REITERHOF

Wir haben zur Zeit 7 ungarische halbblut Pferde und 9 Sethy Ponys 1 Esel in unserem Stall. Reitkurse für Anfänger sowie für Fortgeschrittene,Kutschefahrten, Geländereiten.

Reitertraditionen in Ungarn

Ungarn konnte über 1000 Jahre hinweg seine militärische und wirtschaftliche Kraft in entscheidendem Maße den für ihre Härte und Ausdauer bekannten Pferden verdanken. Nach der Landnahme entstand eine kleinere, hagere Pferderasse als heute mit grobem Kopf und kürzerem Hals -jedoch guter Ausdauer - typisch für Ungarn. Nur dieses Pferd konnte sich an die harten Lebensbedingungen anpassen. Im Laufe der Geschichte veränderte sich die Urrasse wesentlich. Der Gründer des Nonius von Horto- bagy war war Nonius Senior ein anglo-normanisches Pferd. Es kam 1885 ins Land. In den darauffolgen- den Jahrzehnten wurde es im Interesse eines gefälligeren Äußeren in mehreren ausländischen Pferdegestüten gedeckt. Es behielt so zwar seine feste ausdauernde Form, entwickelte sich aber zu einer formschönen ungarischen Pferderasse.

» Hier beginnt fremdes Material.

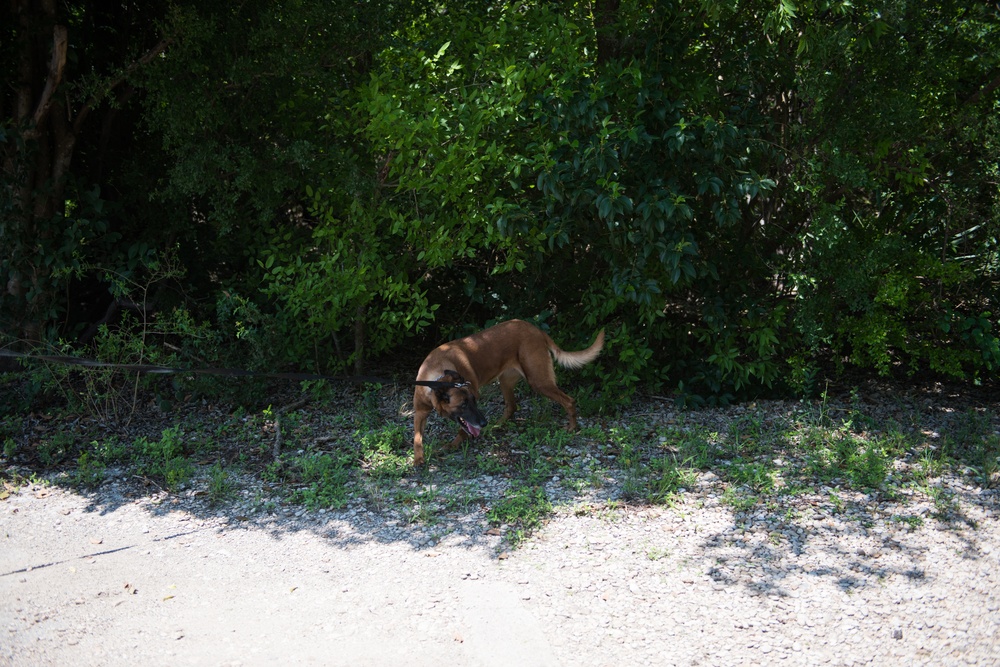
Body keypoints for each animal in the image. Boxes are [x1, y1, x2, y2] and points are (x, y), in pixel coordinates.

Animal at [410, 320, 604, 468]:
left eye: (475, 400)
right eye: (463, 404)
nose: (484, 423)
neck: (437, 376)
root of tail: (536, 329)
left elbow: (462, 429)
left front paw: (454, 444)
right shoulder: (420, 413)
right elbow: (417, 438)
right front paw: (418, 460)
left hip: (538, 381)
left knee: (569, 400)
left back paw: (572, 427)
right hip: (506, 381)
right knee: (512, 406)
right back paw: (497, 425)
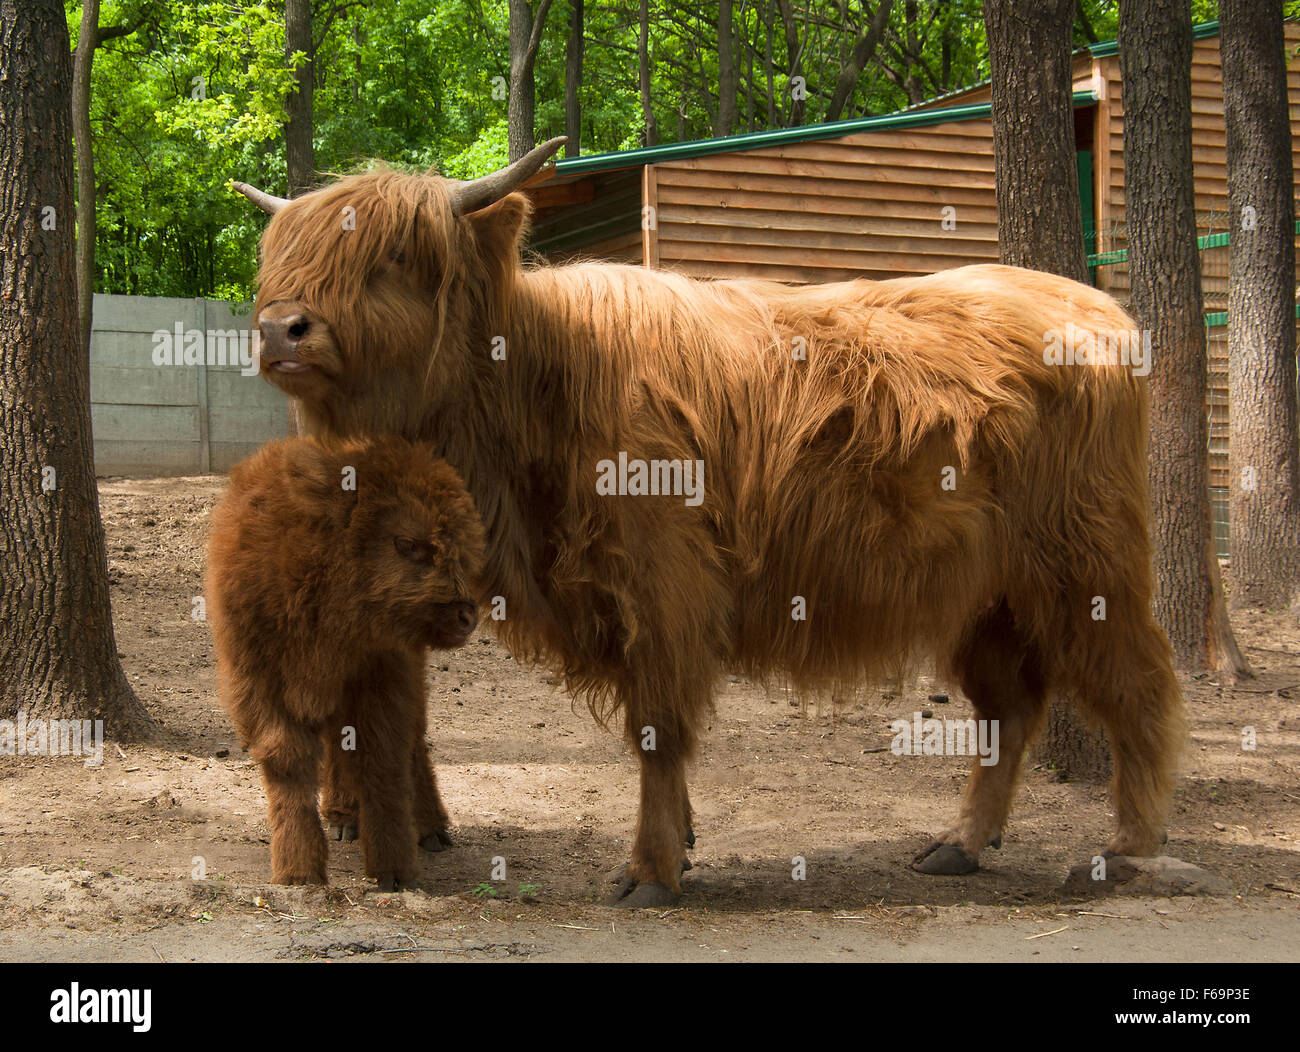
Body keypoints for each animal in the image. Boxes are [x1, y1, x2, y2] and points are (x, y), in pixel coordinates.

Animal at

Die Serie der sehenswerten Pferdevorführungen begann 1820, als anlässlich einer Feier zu Ehren von Kaiser Franz ein Pferderennen veranstaltet wurde, dass 24 Hirten aus Kecskemet gewannen. Die Pferdehirten erfanden zu ihrer eigenen Unterhaltung und zum Messen ihrer Geschicklichkeit verschiedene Spiele. Beim schlagen der Schiegermutter, beim hinsetzen des Pferdes und beim krugzerschlagen kam es auf gutes Rythmus- und Entfernungsgefühl, Augenmaß, Schnelligkeit und natürlich Mut an. Eine schöne Pfingsttradition ist das Tuchzerreißen, bei dem der Geschickteste das Tuch des Pfingstkönigs vom Vorjahr im Galopp entwenden muss. Lohn des Siegers: ein Jahr lang kostenlose Speisen und Getränke im Gasthof. Die Pferdehirten konnten mit ihren langen Hetzpeitschen hervorragend umgehen. Die Räuber haben durch das Knallen der Peitschen die Pferde an Gewehrschüsse gewöhnt. Auf der Flucht vor den Häschern dressierten sie ihre Pferde zum Sitzen und Liegen. Am schönsten und schwierigsten ist vielleicht die Vorführung des Pusztafünfers. Die Pferdehirten der Puszta haben ihn zuerst einstudiert. Auf einem Bild des österreichischen Malers Ludwig Koch kann man dieses halsbrecherische "Kunststück" bewundern. In unseren Tagen können wir auf den Einzelgehöften der Horto-Bagy, der Kiskunsag- und der Bugac Puszta niveauvolle Reitervorführungen sehen und so einen Eindruck vom einstigen Leben der Pferdehirten bekommen.